RECORDS SUPPLIED>
* * *
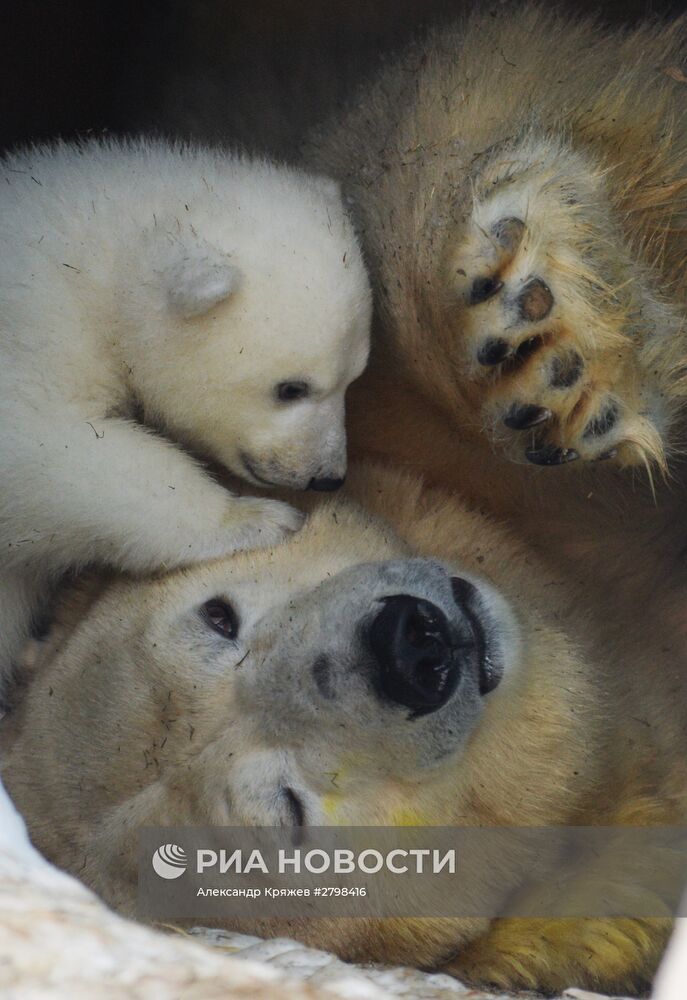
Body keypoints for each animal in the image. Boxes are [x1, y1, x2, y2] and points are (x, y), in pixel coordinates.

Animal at [0, 137, 370, 692]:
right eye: (291, 388)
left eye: (355, 378)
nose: (326, 477)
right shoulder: (35, 332)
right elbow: (45, 445)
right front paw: (254, 517)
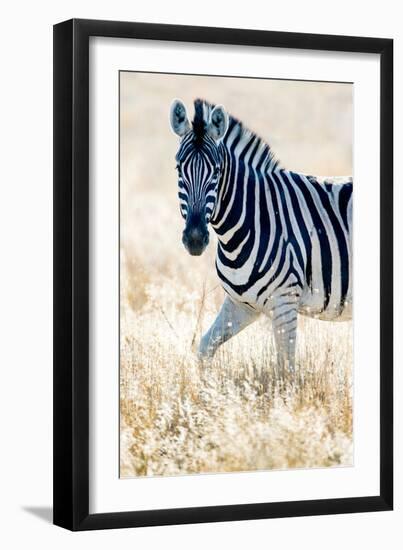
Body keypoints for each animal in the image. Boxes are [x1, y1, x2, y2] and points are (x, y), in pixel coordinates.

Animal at [169, 98, 352, 380]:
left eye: (217, 172)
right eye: (179, 169)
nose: (195, 239)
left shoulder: (285, 302)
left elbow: (286, 371)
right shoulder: (241, 304)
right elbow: (204, 347)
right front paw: (203, 388)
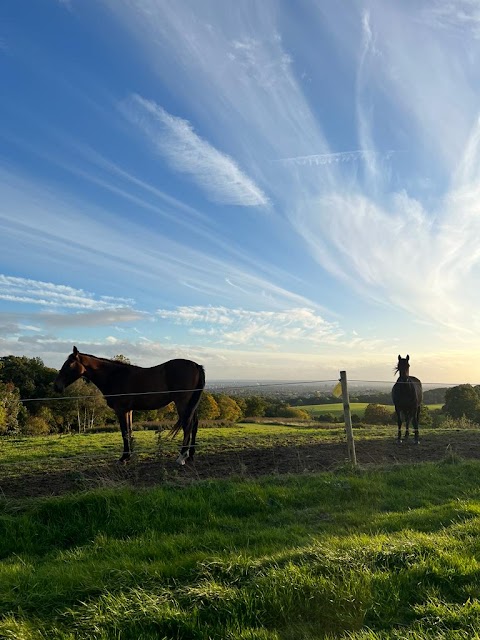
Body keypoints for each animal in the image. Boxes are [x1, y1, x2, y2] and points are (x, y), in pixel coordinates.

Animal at [54, 348, 204, 462]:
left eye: (70, 364)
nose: (56, 386)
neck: (114, 376)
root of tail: (196, 365)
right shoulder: (129, 411)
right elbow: (130, 431)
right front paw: (129, 455)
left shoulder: (121, 410)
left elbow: (124, 432)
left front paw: (124, 457)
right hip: (192, 404)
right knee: (194, 425)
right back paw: (190, 455)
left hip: (182, 403)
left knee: (187, 426)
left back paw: (182, 456)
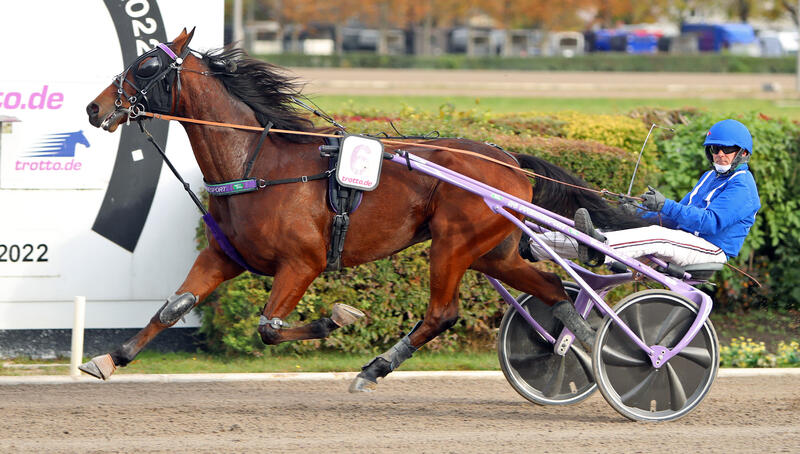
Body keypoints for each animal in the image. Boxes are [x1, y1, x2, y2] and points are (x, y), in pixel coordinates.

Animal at [83, 28, 644, 390]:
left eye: (147, 66)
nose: (94, 107)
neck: (258, 163)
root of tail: (508, 158)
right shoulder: (226, 255)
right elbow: (173, 306)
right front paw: (110, 357)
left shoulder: (302, 263)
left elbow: (269, 326)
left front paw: (337, 318)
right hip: (493, 252)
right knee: (552, 288)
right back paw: (590, 346)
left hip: (453, 243)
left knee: (442, 312)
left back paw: (375, 368)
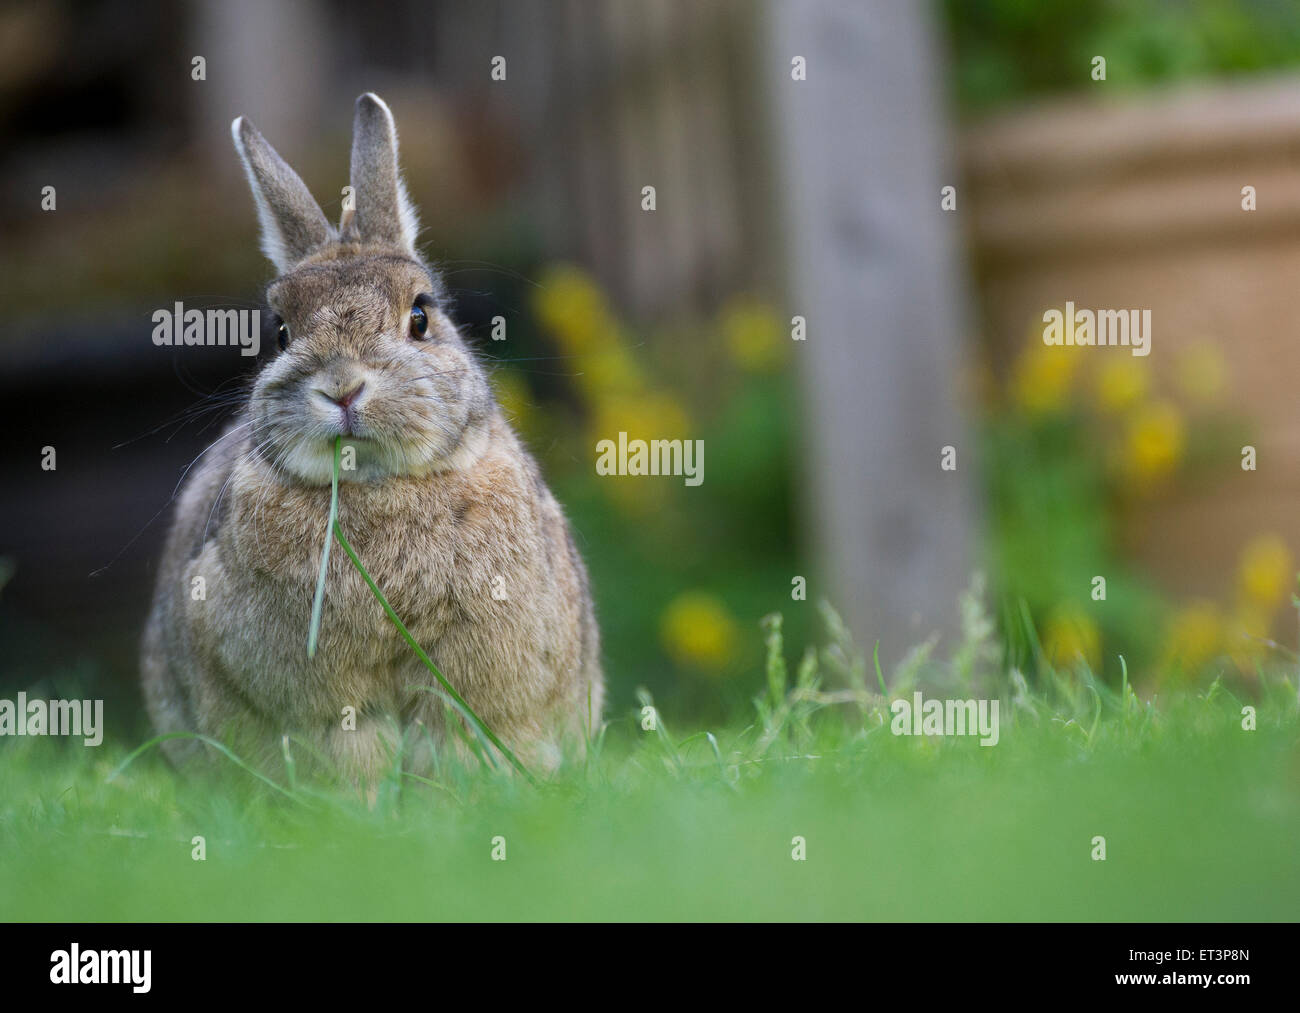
* * *
TASK DESCRIPTION> Your copy should hold exactly the lines from the one with "right front paw: (110, 357)" through the final line of the records, both ends included, and no pictures.

REPLY>
right front paw: (110, 357)
left shoulder: (302, 263)
left elbow: (269, 326)
left front paw: (337, 318)
right hip: (493, 252)
right knee: (552, 288)
right back paw: (590, 346)
left hip: (453, 243)
left knee: (442, 312)
left back paw: (375, 368)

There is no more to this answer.